> _Extract to read_:
************

If you’re starting a new job, congratulations! But what should you do with your old employer’s retirement plan?

Four Choices

When you leave your old job, you have four choices for your 401(k):

  1. Cash it out
  2. Do nothing
  3. Move it to your new employer
  4. Roll it over into an individual retirement account (IRA)
Cashing Out

Cashing out your 401(k) before you’re 59 and a half years old will result in a 10% penalty and income tax on the amount. It’s best to avoid this option if possible.

Doing Nothing

You can leave your 401(k) with your old employer if they permit it. This may be a good option if you like the choices in that retirement plan and can keep track of it. However, it’s easy to forget about it if you just leave it at your old employer.

Moving to Your New Employer

If your new employer permits it, you can move your 401(k) to your new employer. This can be a seamless process, and you can keep all your retirement savings in one place. However, you should make sure you like the options in the new retirement plan.

Rolling Over into an IRA

Most people are encouraged to roll over their 401(k) into an IRA with a financial institution. This gives you more control over your investments and allows you to choose what you want to invest in. However, there are some things to consider before making this decision.


According to a study by the Pew Charitable Trust, keeping your retirement money in an employer fund is less expensive in terms of fees than what you’ll pay in an IRA account.

This is because employer funds can get cheaper, institutional fees, while IRA accounts charge retail fees. While the difference may not seem like much, it can add up over time.


In conclusion, when you get a new job, you have several options for your 401(k). You can cash it out, leave it with your old employer, move it to your new employer, or roll it over into an IRA. Each option has its pros and cons, and it’s essential to consider the fees associated with each option.

Do you think the benefits of having more control over your investments in an IRA outweigh the higher fees? Why or why not?

************

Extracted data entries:
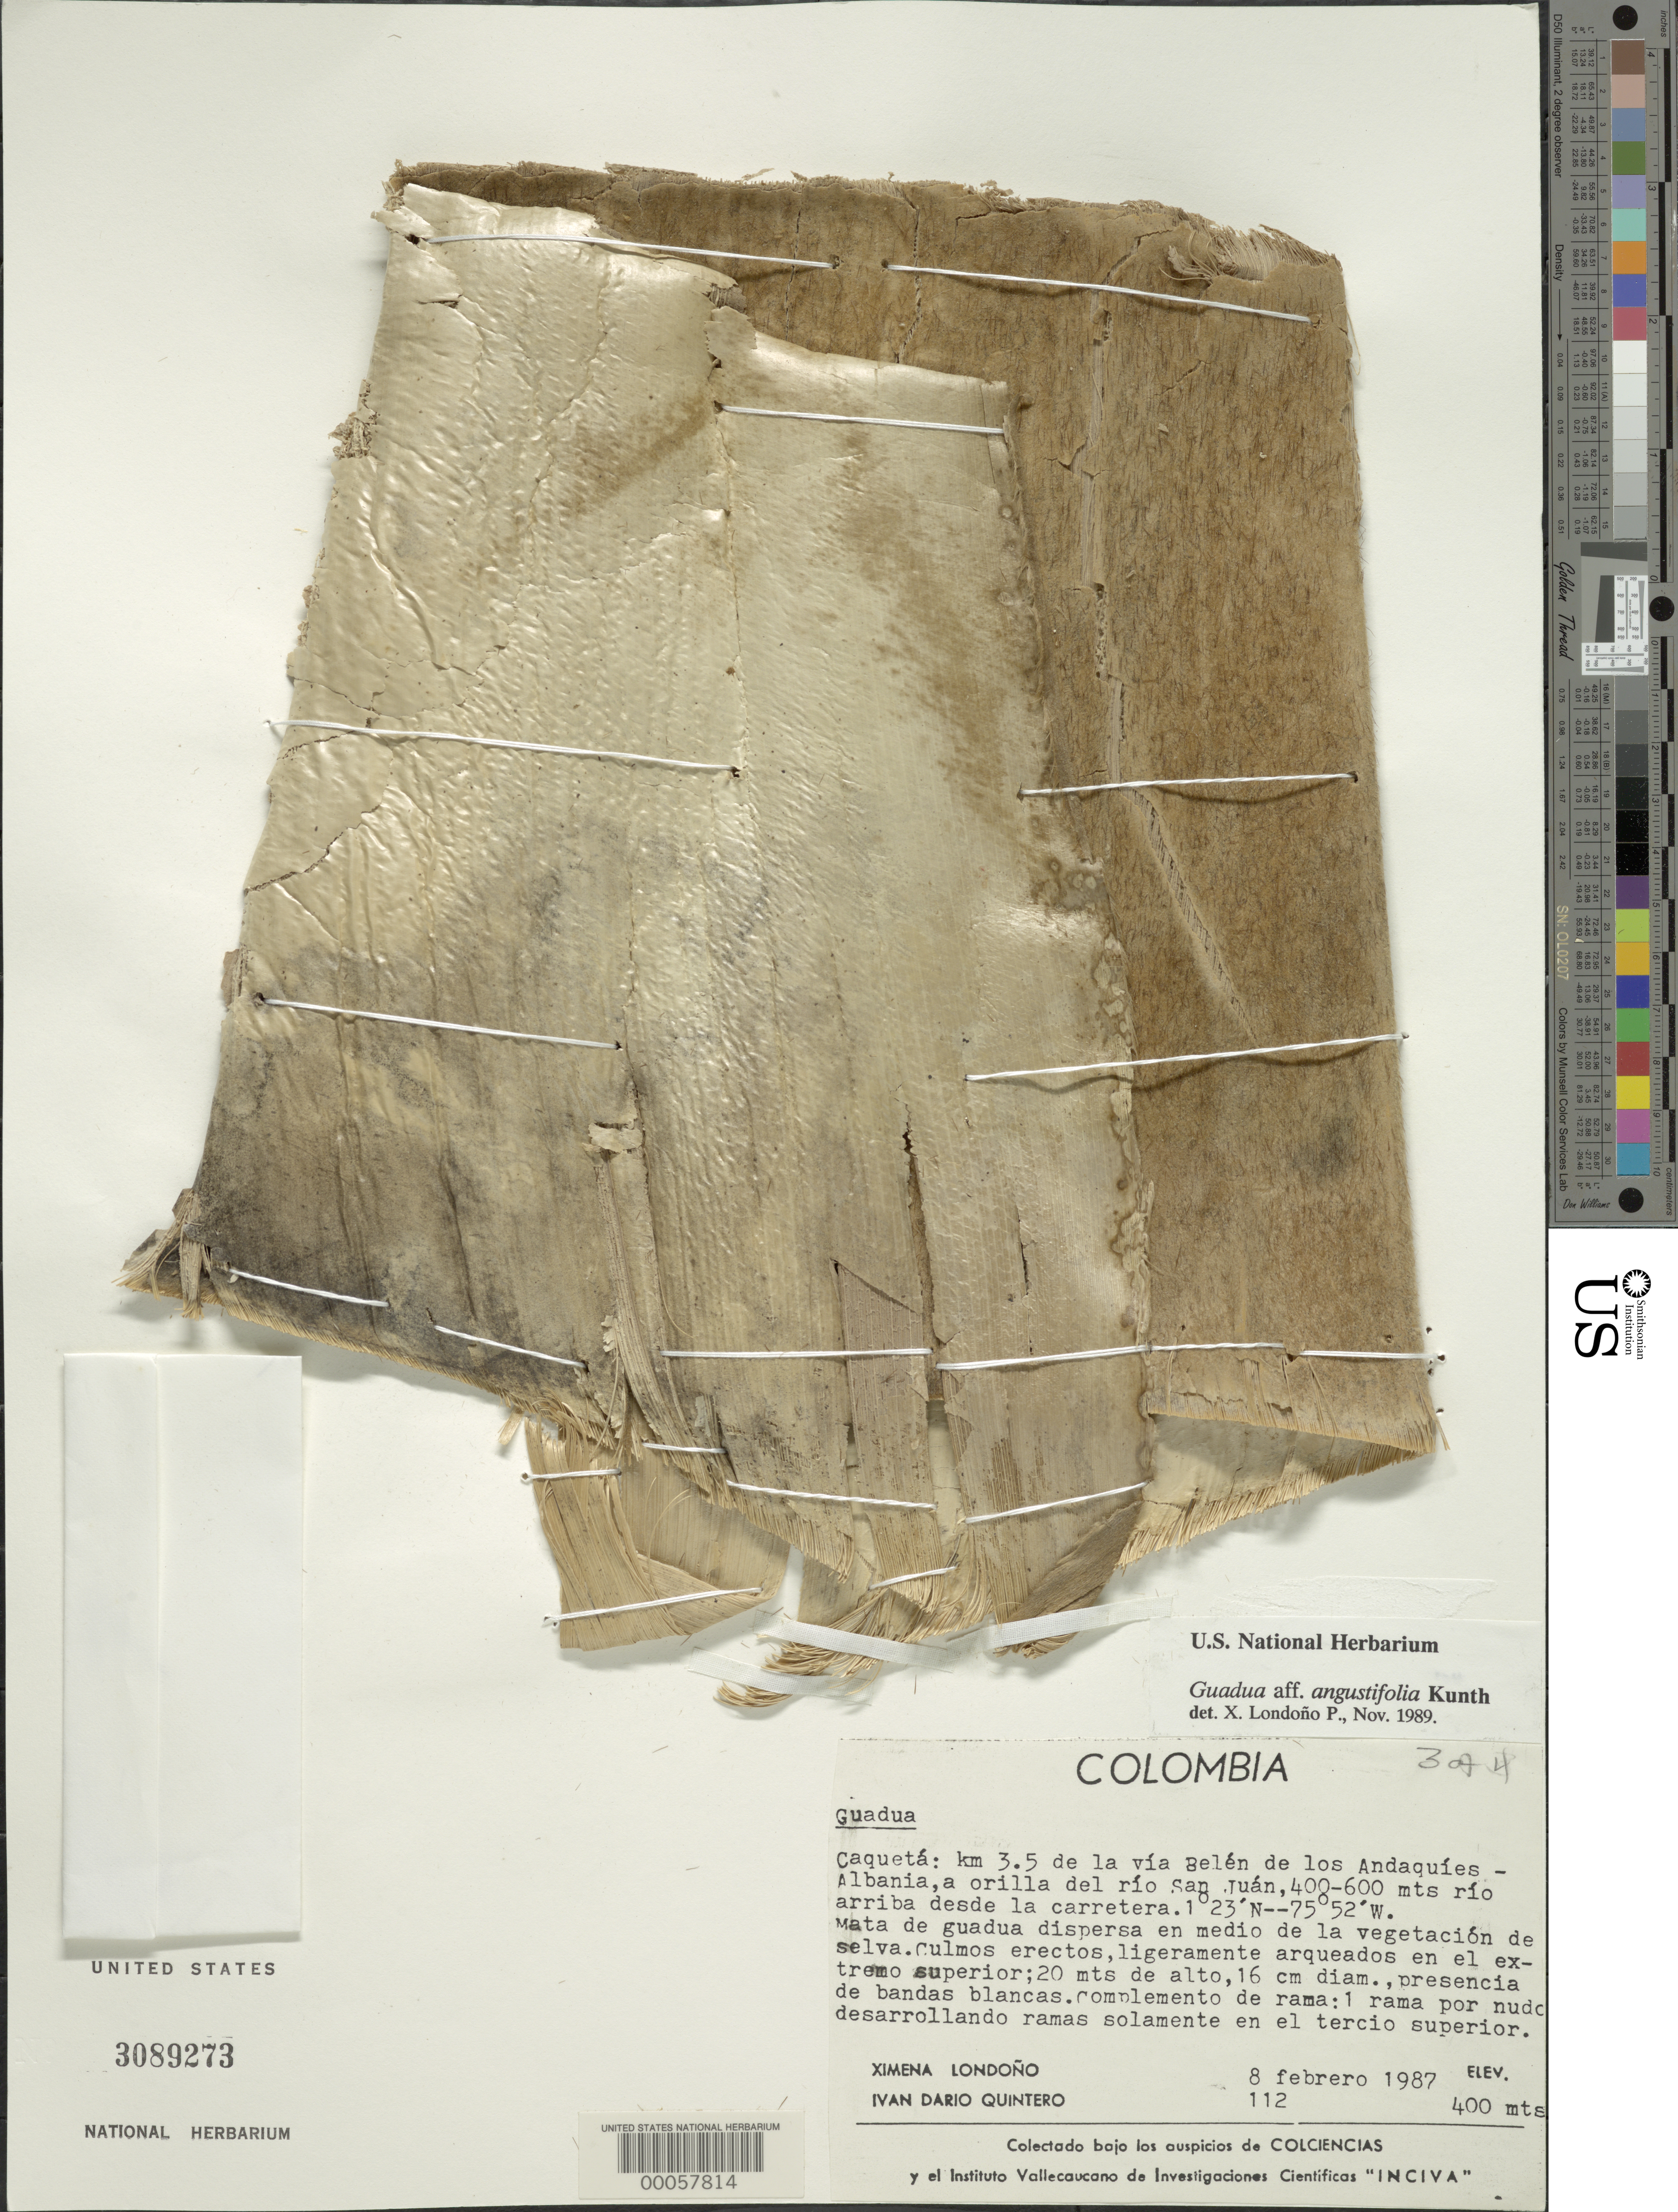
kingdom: Plantae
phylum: Tracheophyta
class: Liliopsida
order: Poales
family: Poaceae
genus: Guadua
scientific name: Guadua angustifolia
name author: Kunth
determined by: Londoño, X., (TULV), Jardin Botanico "Juan Maria Cespedes"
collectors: X. Londoño & I. Quintero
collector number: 112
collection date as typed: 08 Feb 1987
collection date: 1987-02-08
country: Colombia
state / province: Caquetá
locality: Km 3.5 of the Belem de los Andaquies-Albania road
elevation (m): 400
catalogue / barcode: US 3089273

************

> _Given task_:
Translate this sentence from the 401(k) article into Spanish: "Cashing out your 401(k) before you’re 59 and a half years old will result in a 10% penalty and income tax on the amount." The items are separate material and have no connection to the 401(k) article.

> _Written response_:
Retirar el dinero de su 401(k) antes de cumplir 59 años y medio conllevará una penalización del 10 % y el pago del impuesto sobre la renta sobre esa cantidad.